[begin Document segment]
Cessna 172 pilot pay: $95 every calendar day. Escalating monthly production bonus based on hours flown each month
Piper Aztec pilot pay: $100 every calendar day. DOUBLE escalating monthly production bonus based on hours flown each month
Top C172 monthly pilot bonus last Summer was $1,591. Top Aztec pilot bonus was $2,700. The more you fly, the more you make.

Company paid single occupancy hotel rooms and rental cars
Health Insurance Reimbursement Program (HIRP): Company reimburses you for a portion of your qualifying health insurance premiums.
$1000 Season completion bonus
Paid as W2 Employee - not 1099 contractor
We are now on a 365 day per year schedule so contract extensions available to make job full-time permanent if desired.

The revenue capture window is very wide in the Summer. You can rack up a LOT of hours, however it can also be grueling, sometimes in the air 10-12 hours per day across three sorties. You need to bring a serious work ethic.

The process:
I do not take phone calls for job inquiries.
Here's the link to our employment page: Pilot Employment

Follow the directions EXACTLY to submit your resume and cover letter or yours could be lost in the black hole of my many email boxes. Qualified candidates will receive an email back from me with a pilot info sheet/ application in MS Excel format, to fill out and return. After the application is reviewed, applicants are separated into hiring tiers based on qualifications and our specific criteria. If I am interested, I will email a copy of our Pilot Operations Guide for your review, and ask you to reply if you are truly interested and able to take such a position. At that point you may receive a phone call for an interview. At the end of that phone call you may be offered the job. We do not fly you to HQ for a final interview or have an “interview contract” Our hiring is done over the phone. We will airline you into New Orleans or Baton Rouge and bring you to Hammond in May for training, at which point the job will be yours to lose. Housing and transportation is company provided during training. Your flying and IFR skills will be evaluated during training. Aztec pilots will be qualified in one of our aircraft with our MEI/DPE. Revenue deployments will be May 15th and June 1st.

Some suggestions:
If your flying skills are rusty, invest in some time with a CFI and get in some landings and Instrument approaches. Review the C172 POH and KNOW THAT AIRCRAFT. If your skills and aeronautical knowledge are not up to par on arrival at training, you will likely be sent home.

Understand that you will likely not see home for 7 months. There is no going home for the holidays, friends' weddings or other personal or professional obligations. Please make sure you have discussed this in depth with family/significant others, before applying.

By the time we are calling you for a phone interview, we are 90% interested. You should have done your homework on this company and be ready to accept.

If you get a call from a 985 area code, you should answer it, or return it when you see it on your caller ID. We will not leave a message.

We take our contracts very seriously and you should too. You will be obligated and fully expected to fly to the end of your contract, not just until you acquire your own personal flight hour goal.
[end Document segment]
[begin Listed records]
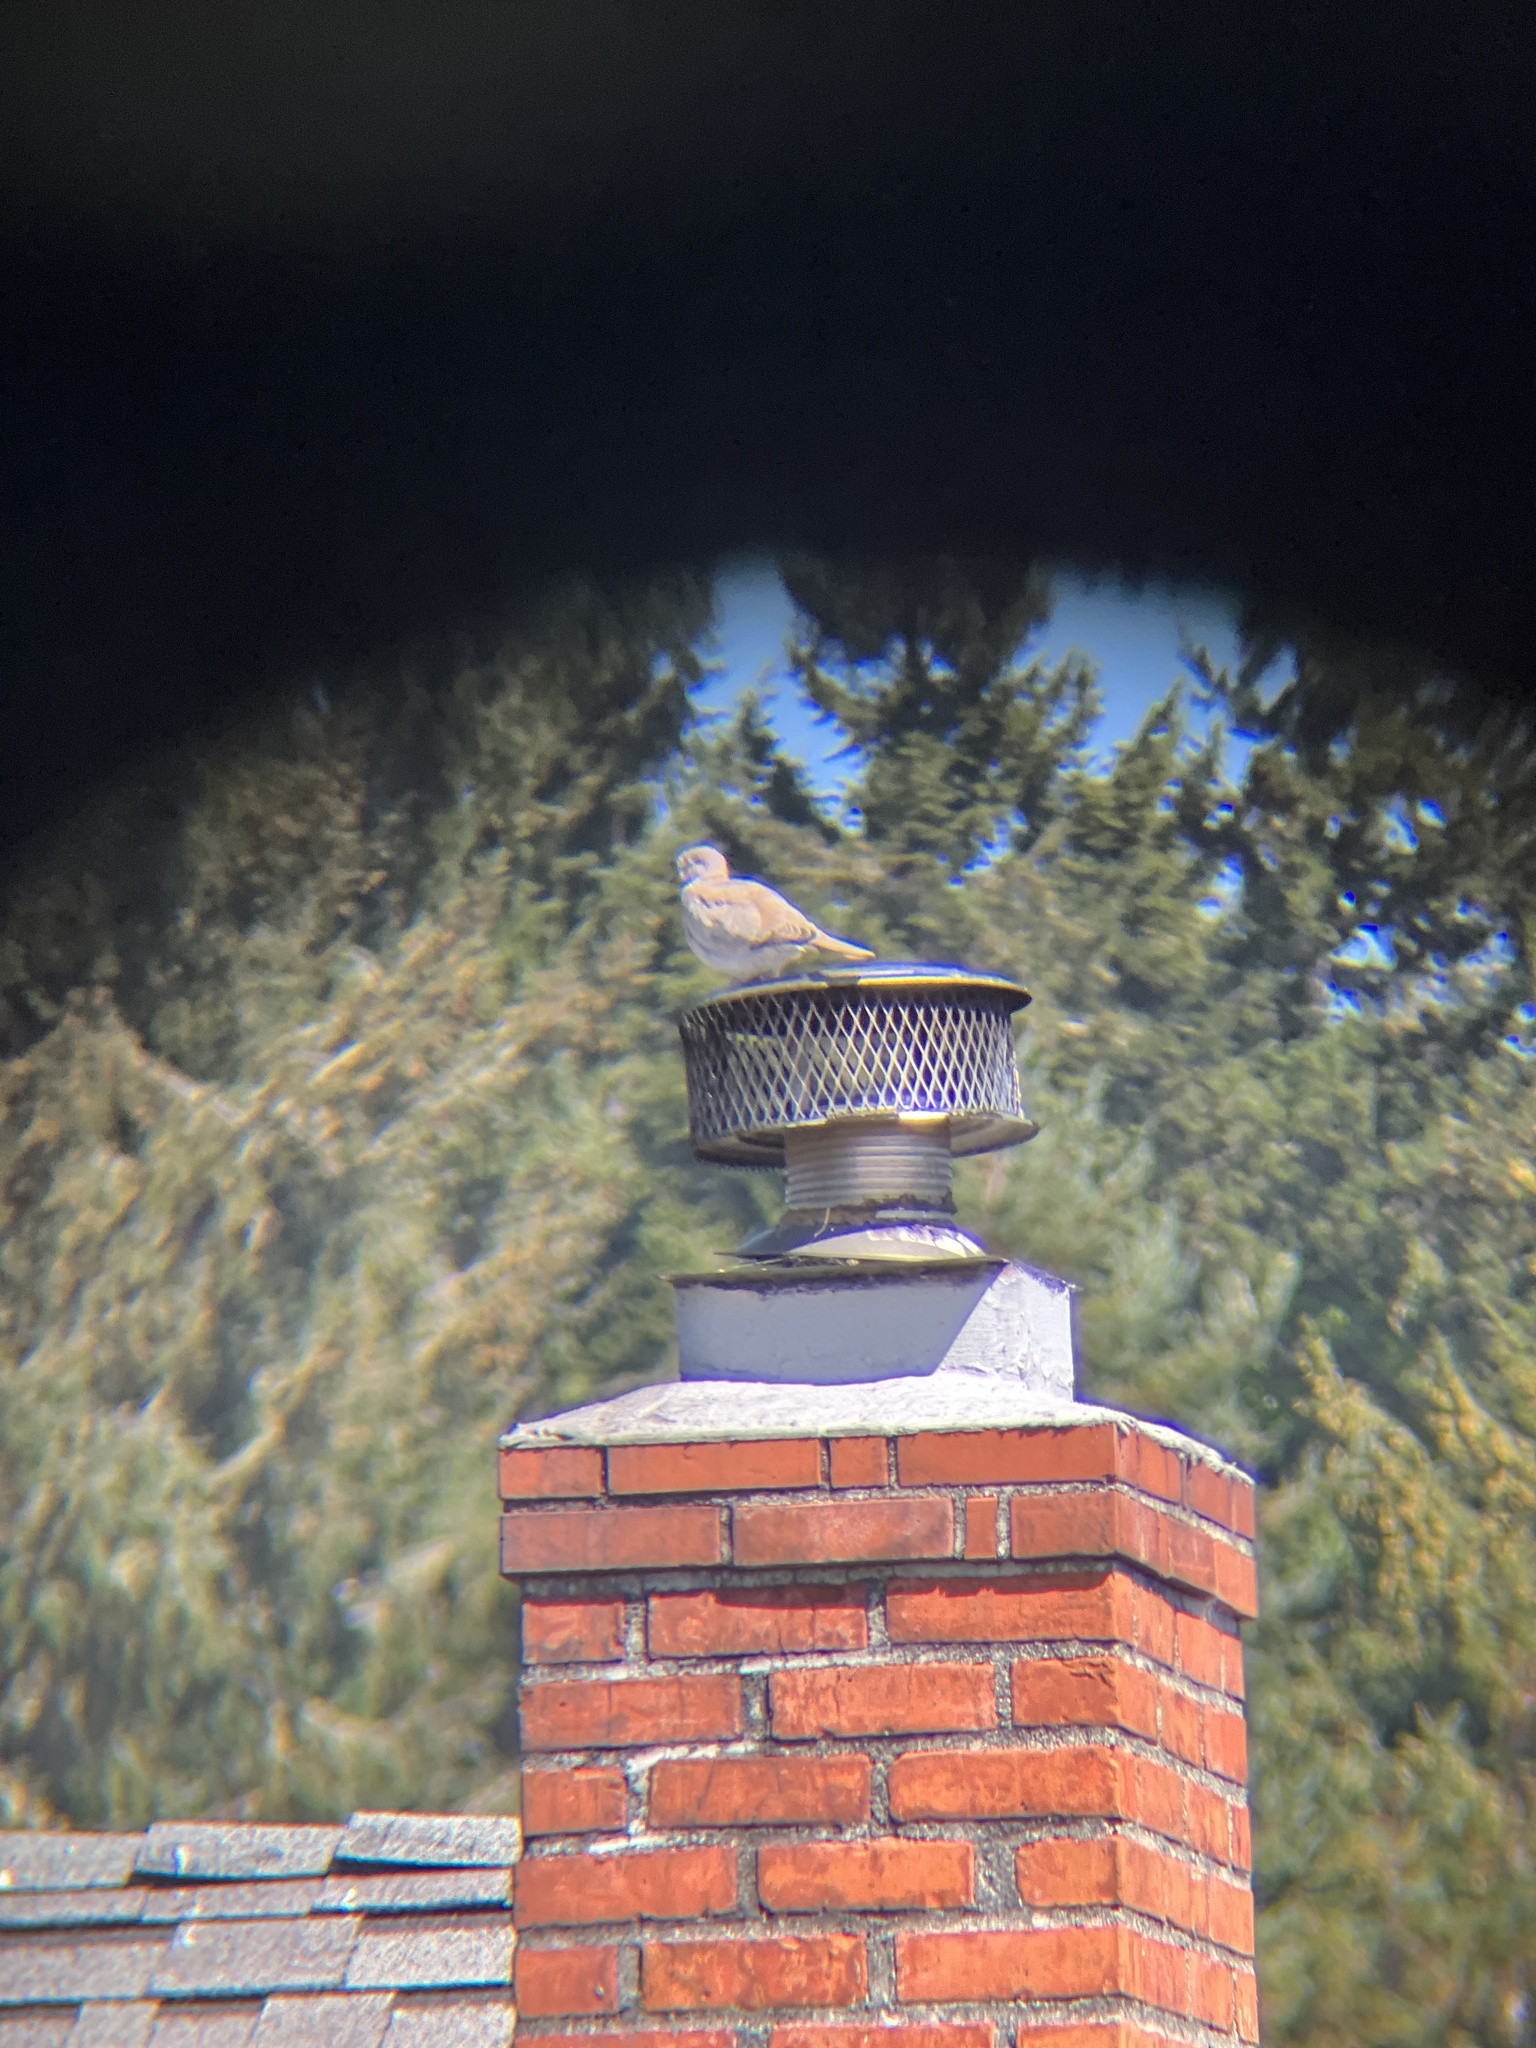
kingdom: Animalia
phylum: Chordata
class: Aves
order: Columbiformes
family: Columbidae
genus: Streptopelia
[end Listed records]
- Directives:
1/ Say whether each statement agrees with the pilot job posting. Answer yes or no, and quote the words from the posting that decide it.
(a) Aztec pilots receive a higher daily pay than Cessna 172 pilots.
(b) Candidates are flown to headquarters for an in-person final interview.
(c) If a call from a 985 area code goes unanswered, the company leaves a message.
2/ Continue the pilot job posting from its final sentence.

- The results:
1/
(a) Yes: "Piper Aztec pilot pay: $100 every calendar day" compared with "Cessna 172 pilot pay: $95 every calendar day."
(b) No: "We do not fly you to HQ for a final interview" and "Our hiring is done over the phone."
(c) No: "We will not leave a message."

2/
You do not need to be IFR current to be hired but you do need to be rated, comfortable and competent flying instruments. We can get you current during training.

I give special consideration to former military men and women however you must be completely free of ANY obligation for duty for the span of the entire 7 month contract.

Hiring should be complete by early May so this will be happening quickly.

Please ask your questions here in this thread and not with a PM to me. I'm sometimes days between logging on to JC and some of my current and former pilots can likely answer your questions before I do. In fact, I invite any of my former pilots to pipe up here and relay the SkyLens experience to the prospective new pilots or let me know if I left anything out.

Good luck, all!

Bryan Porter
Director of Flight Operations
SkyLens LLC
 
All seats for the May class are filled. We are now on a year round contract so we have scheduled classes 4 times per year. Next class is August 19th - submit resumes mid July. Thanks all.
 
All seats for the May class are filled. We are now on a year round contract so we have scheduled classes 4 times per year. Next class is August 19th - submit resumes mid July. Thanks all.

With the year-round contract is the commitment still 7-9 months?
 
With the year-round contract is the commitment still 7-9 months?
We're still trying to sync the rotations up but we plan to have four classes during the year. October, January, May and August.

October class - training the last two weeks of Oct and deploys Nov 1 - is a 7 mo contract
January class - training the last two weeks of January and deploys Feb 1 - is also a 7 mo contract
May class - training the last two weeks in May and deploys June 1 - is a 5 or 8 month contract
August class - training the last two weeks of August and deploys September - is a 5 or 8 month contract

We're going to see how this works. It's a whole new ballgame trying to keep the entire fleet in the air 11 and a half months per year.
 
We're still trying to sync the rotations up but we plan to have four classes during the year. October, January, May and August.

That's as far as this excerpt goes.